Por eso y por más, el cabello es materia de investigaciones sociológicas con resultados que llevan a señalar a esas hebras como “un campo de batalla”, “un lugar político”, “una emoción”.
Y seguramente por eso mismo, y por más, la dramaturga Katy Bustillos ha escrito obras en las que el pelo femenino es una sinécdoque.
Katy y el cabello
No es la primera vez que la teatrista boliviana recurre al cabello para crear signos en sus obras de teatro. Y no es la primera vez que sus personajes se lo cortan. Así procede, con un cuchillo, el personaje 1728 –Kane– de ¿Por qué lloras? Los muertos no lloran, y eso hace con enormes tijeras la mujer de pollera de lkiñani. En ambos casos, el cabello es el cuerpo y el espíritu de quienes necesitan y quieren deshacerse de las cargas del “deber ser”.

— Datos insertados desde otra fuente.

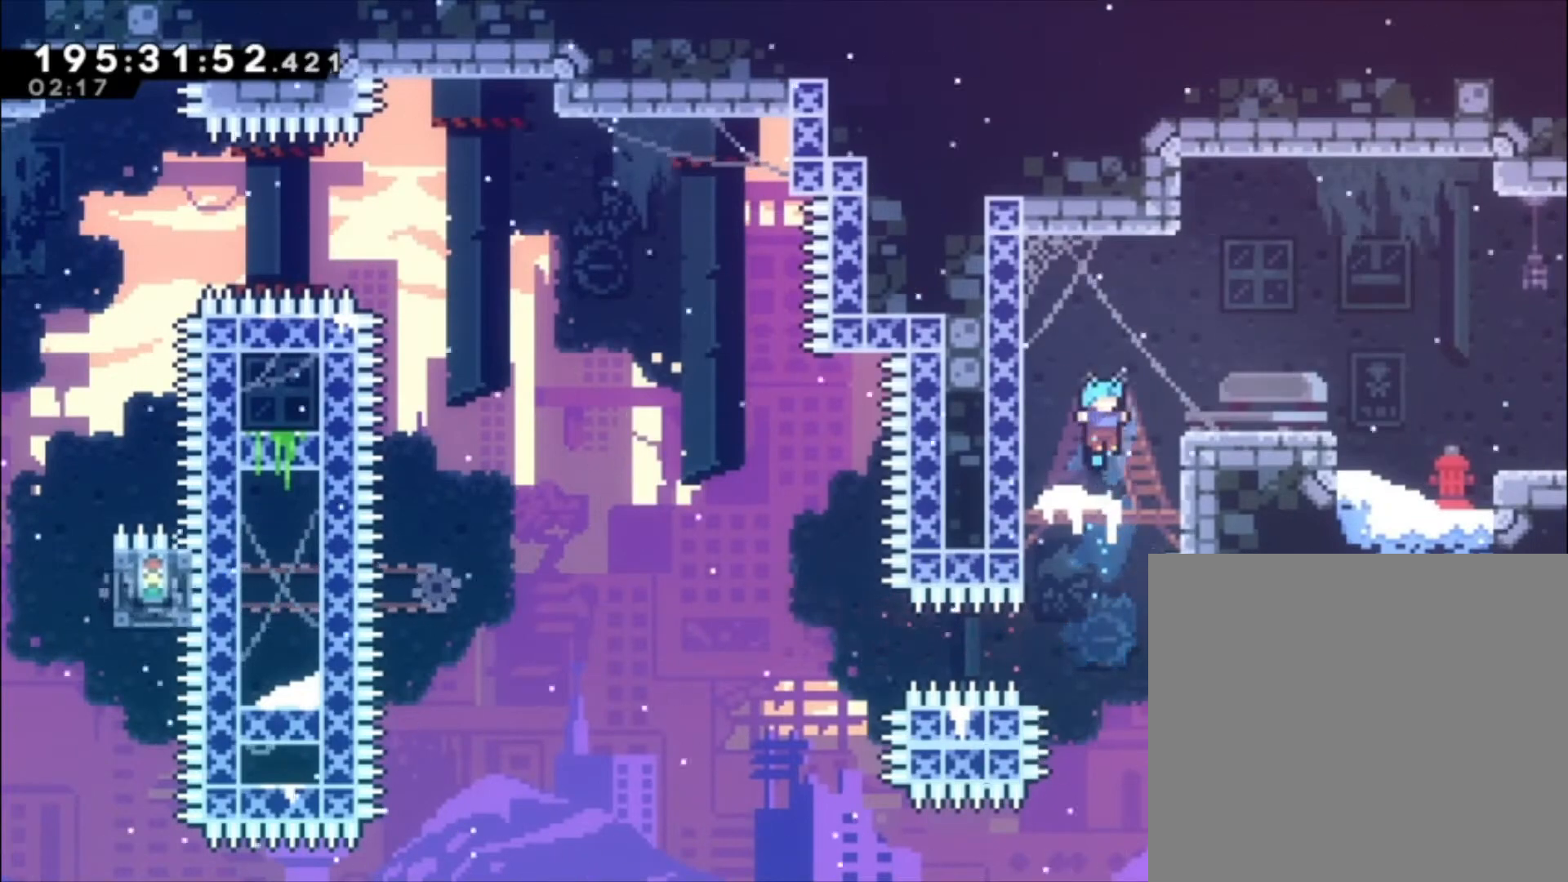
{"buttons": ["A"], "left_stick": "center", "events": [[33, "L1", "down"], [67, "A", "down"], [233, "A", "up"], [333, "L1", "up"], [500, "A", "down"]]}
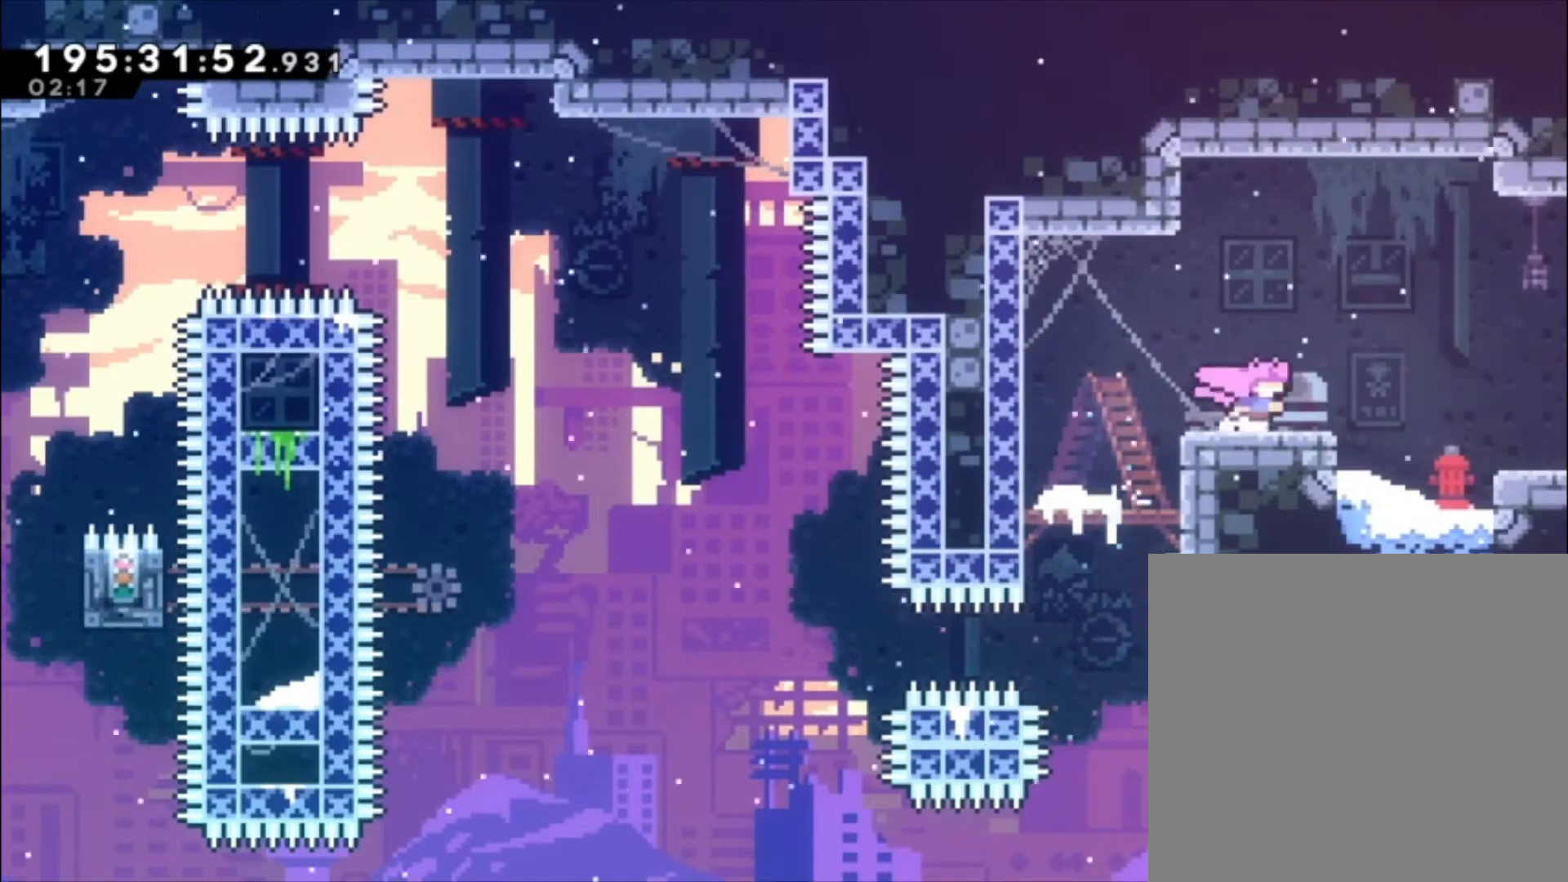
{"buttons": ["L1"], "left_stick": "center", "events": [[67, "A", "up"], [433, "L1", "down"]]}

En ¿Por qué lloras?… Kane no va a dejar de cortarse el cabello. Es la forma que ha hallado para decidir aun en ese infierno de vida –muerte, tristeza, hambre, abandono– y de trabajo –control, explotación, anulación– que lleva en un crematorio donde como otras mujeres es apenas un número.
“Tu cortecito de machito me molesta. Marimacho de mierda”, la insulta el Supervisor que ordena repetidamente a 1728: “Hazte crecer el cabello”, pues para violarla quiere ver a una mujer. Kane se lo corta de todas maneras. “Todos confunden a Kane con un chico, Kane no se molesta. Kane se pone los audífonos”, dice la voz en off.
En Ikiñani, la persona de pollera y cinco mankanchas blancas –que marcan la silueta femenina tanto como el largo cabello suelto– cumple roles como hicieron abuela y madre (¿y tal vez la hija?: la rutucha, las trenzas, el matrimonio, la maternidad, el trabajo en el hogar y en el mercado. Tradición. Destino. Hasta que en cierto ajetreado día ella tropieza en las gradas/calle de La Paz y justo antes de caer es salvada por una mujer que la toma de las trenzas.
El amor entre mujeres, se aprecia en obras de Katy Bustillos, podría no ser para siempre, no es necesario que dure, sino que haya existido.
En ambas obras el amor lésbico es el amor. El que alivia a Kane del dolor de no poder hablar, y el que despierta de una predestinación a la mujer de pollera.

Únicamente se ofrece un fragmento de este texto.